Disclaimer. The manufacturer of remdesivir (Gilead Sciences) and the sponsor of the Adaptive COVID-19 Treatment Trial (ACTT-1) (National Institute of Allergy and Infectious Diseases, National Institutes of Health) approved the reuse of data for this study but were not involved in study design, data preparation, data analysis, or manuscript preparation.

Financial support. No external funding was obtained for the conduct of this trial. Providence St. Joseph Health provided salary support and support for the statistical analyses. The Swedish Medical Center Foundation provided salary support (to JDG).
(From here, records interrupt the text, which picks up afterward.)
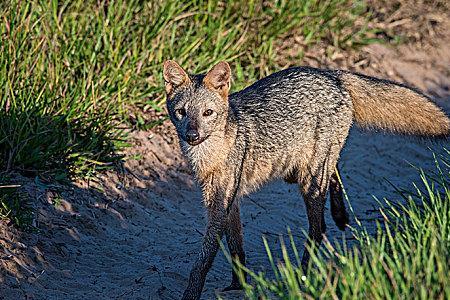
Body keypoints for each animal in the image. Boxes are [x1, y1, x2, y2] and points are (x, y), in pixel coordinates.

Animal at [163, 59, 450, 298]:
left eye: (207, 113)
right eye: (182, 112)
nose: (192, 135)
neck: (210, 154)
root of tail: (330, 74)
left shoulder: (221, 203)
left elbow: (204, 259)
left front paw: (192, 293)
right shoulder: (227, 202)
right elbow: (236, 248)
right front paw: (238, 284)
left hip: (310, 180)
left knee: (318, 230)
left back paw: (303, 274)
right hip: (303, 171)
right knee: (333, 177)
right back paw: (339, 216)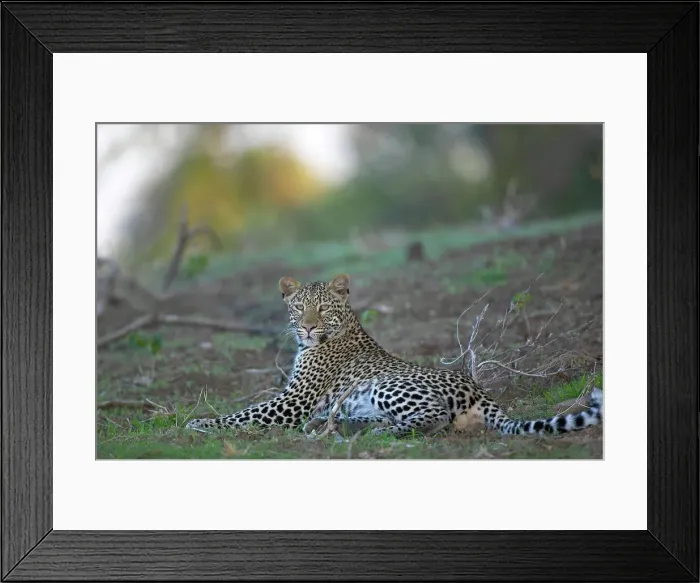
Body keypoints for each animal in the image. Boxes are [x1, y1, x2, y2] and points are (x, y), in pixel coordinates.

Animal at [186, 273, 603, 438]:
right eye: (299, 307)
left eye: (323, 309)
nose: (307, 327)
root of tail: (478, 390)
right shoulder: (296, 399)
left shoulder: (296, 400)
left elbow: (245, 413)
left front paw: (200, 423)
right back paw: (347, 425)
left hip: (388, 386)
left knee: (434, 419)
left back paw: (376, 431)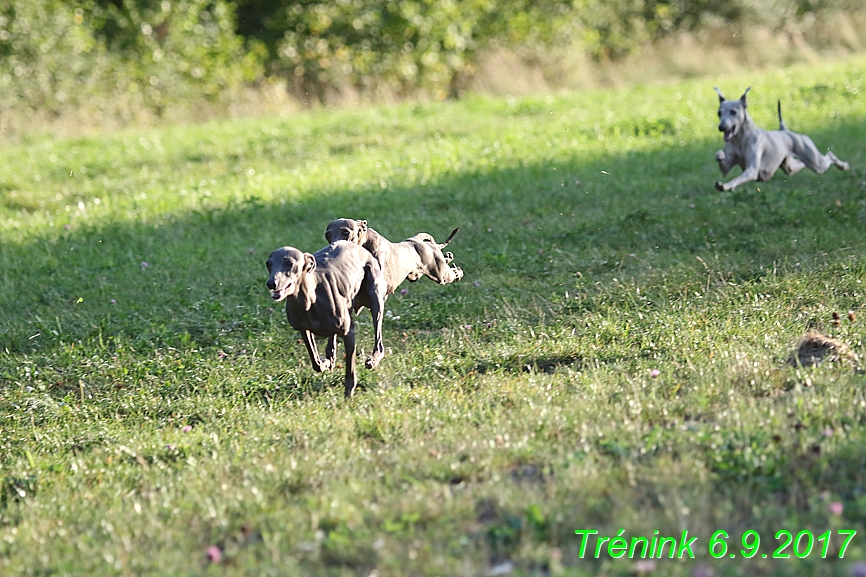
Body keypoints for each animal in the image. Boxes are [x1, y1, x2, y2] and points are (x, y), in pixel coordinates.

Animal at [264, 241, 384, 398]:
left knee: (379, 339)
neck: (309, 300)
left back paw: (373, 359)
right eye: (268, 264)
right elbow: (315, 362)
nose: (271, 283)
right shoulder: (303, 329)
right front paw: (324, 363)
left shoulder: (348, 333)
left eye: (289, 263)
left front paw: (349, 392)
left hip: (375, 298)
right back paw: (330, 357)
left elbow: (350, 368)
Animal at [712, 86, 848, 192]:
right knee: (800, 164)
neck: (741, 139)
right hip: (789, 166)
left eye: (733, 112)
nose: (721, 127)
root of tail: (784, 130)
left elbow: (739, 177)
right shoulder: (726, 167)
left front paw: (726, 186)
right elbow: (722, 162)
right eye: (719, 113)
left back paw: (844, 166)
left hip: (816, 162)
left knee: (829, 156)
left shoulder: (751, 170)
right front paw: (720, 155)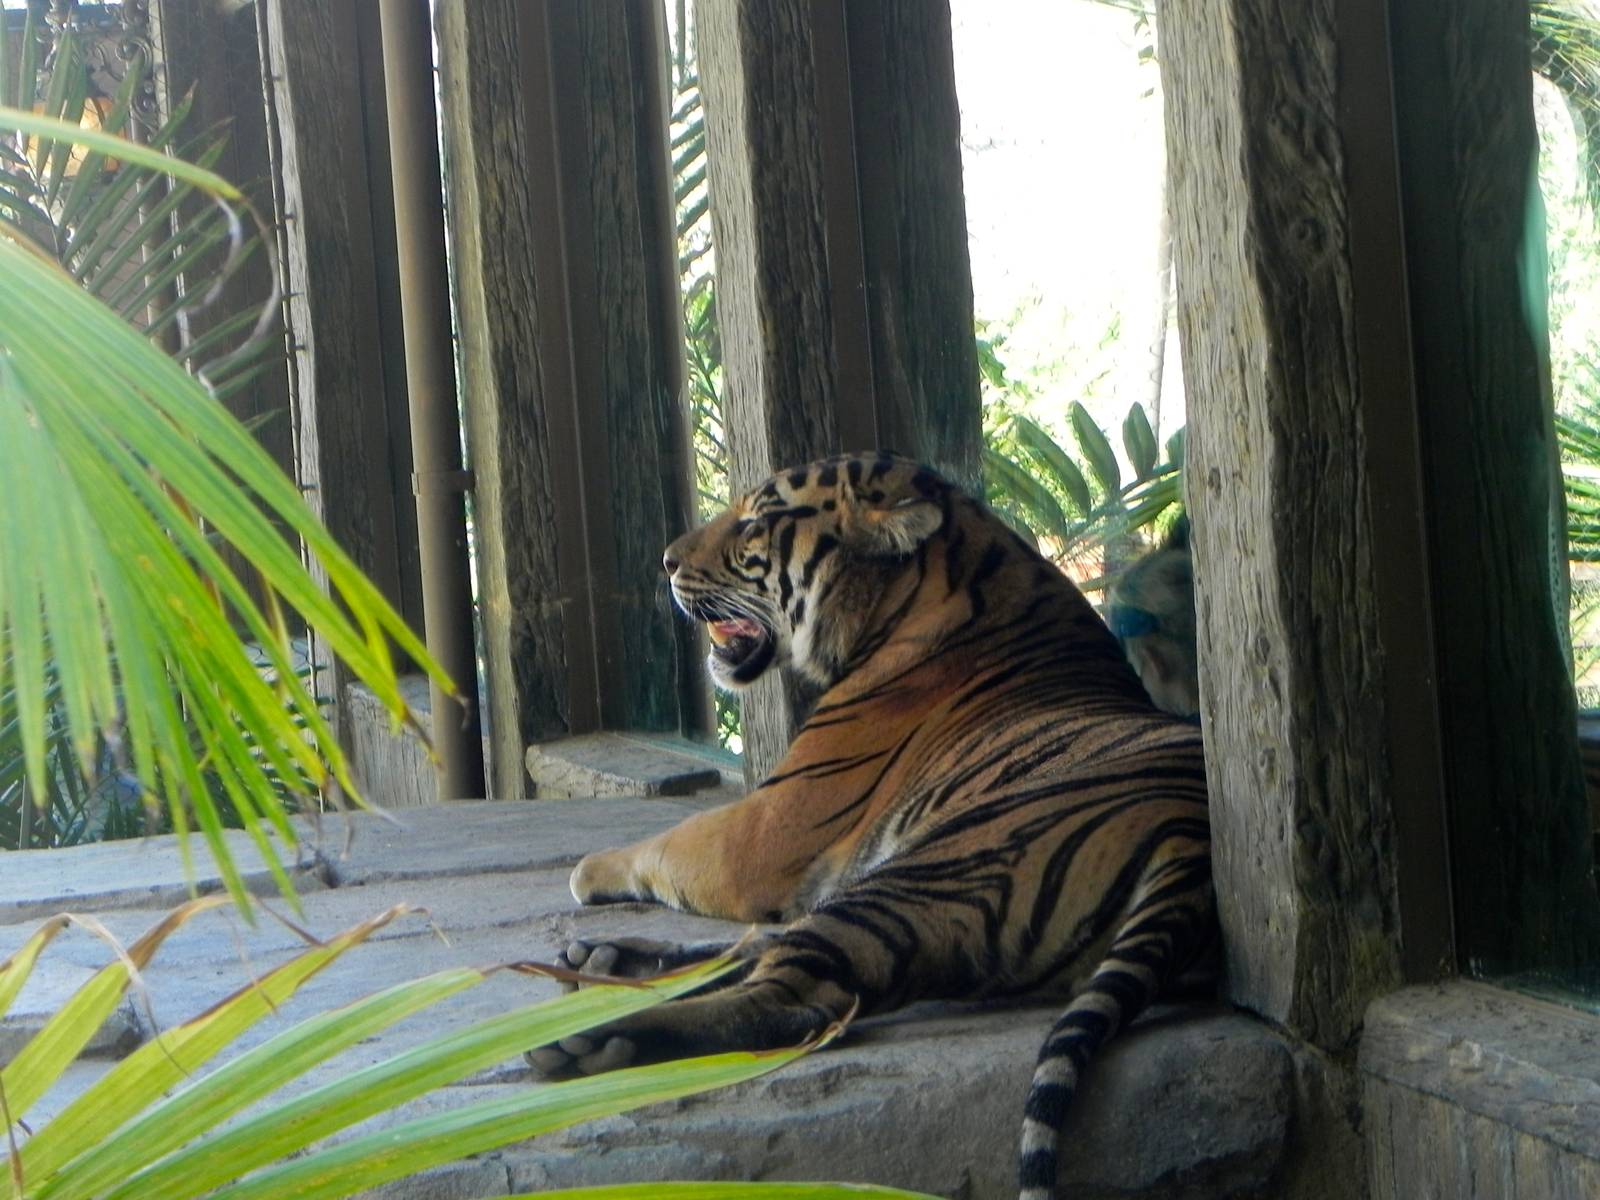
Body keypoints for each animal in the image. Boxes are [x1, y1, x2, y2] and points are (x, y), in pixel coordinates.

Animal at [526, 451, 1215, 1199]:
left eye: (755, 522)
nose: (666, 561)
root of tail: (1195, 843)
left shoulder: (762, 830)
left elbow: (669, 841)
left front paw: (587, 869)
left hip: (931, 870)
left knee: (791, 997)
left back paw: (596, 1033)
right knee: (760, 957)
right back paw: (602, 963)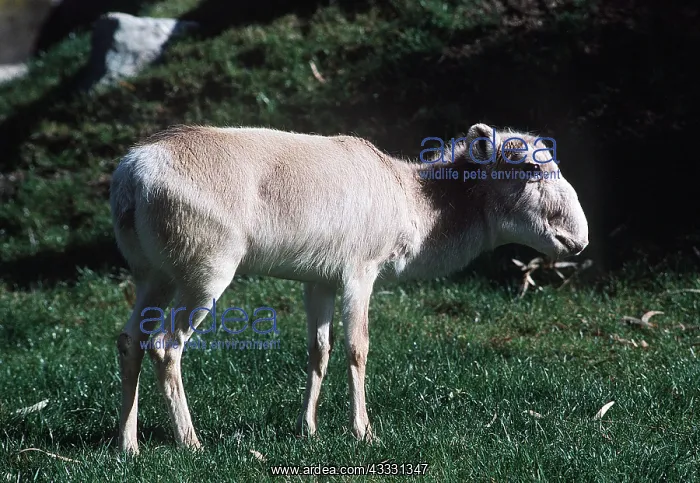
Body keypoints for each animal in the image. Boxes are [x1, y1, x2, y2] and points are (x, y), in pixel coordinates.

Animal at [110, 123, 588, 454]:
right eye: (529, 165)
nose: (579, 239)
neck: (415, 200)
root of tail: (131, 176)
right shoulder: (360, 272)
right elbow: (357, 347)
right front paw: (363, 431)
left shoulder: (317, 280)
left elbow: (318, 350)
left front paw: (308, 430)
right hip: (204, 273)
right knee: (165, 345)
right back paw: (191, 442)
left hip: (153, 275)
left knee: (130, 339)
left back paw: (127, 445)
Potential conflicts. G. A. D., T. P., P. A. M., C. J. C., P. R., J. E. M., S. M., T. C. H., S. S., J. C., J. F. E., M. F., and J. D. G. report contracted research support from Gilead Sciences (for GS-US-540–5773 and GS-US-540–5774). H. A. (Arguinchona) reports contracted research support from the National Institutes of Health (for ACTT-1). G. A. D. also reports contracted research support from Regeneron, Roche, and Edesa Biotech, personal fees from Gilead and Safeology, and service on a medical affairs panel for Gilead and a scientific advisory board for Safeology, all outside the submitted work. T. P. also reports receiving personal fees for serving on HIV Speakers Bureau and advisory board for Gilead Sciences, outside the submitted work. P. A. M. also reports contracted research support from Eli Lilly and Regeneron. J. R. reports performing all contributions while working at Swedish Medical Center and reports current employment with Eli Lilly. T. C. H. also reports contracted research support from Regeneron, Roche, and Novartis. W. R. B. reports research support from Merck, outside the submitted work. J. D. G. also reports contracted research support from Eli Lilly and Regeneron, grants from the Biomedical Advanced Research and Development Authority (BARDA; administered by Merck) and Eurofins Viracor, and personal fees from Gilead and Mylan Pharmaceuticals, all outside the submitted work. All other authors report no potential conflicts. All authors have submitted the ICMJE Form for Disclosure of Potential Conflicts of Interest. Conflicts that the editors consider relevant to the content of the manuscript have been disclosed.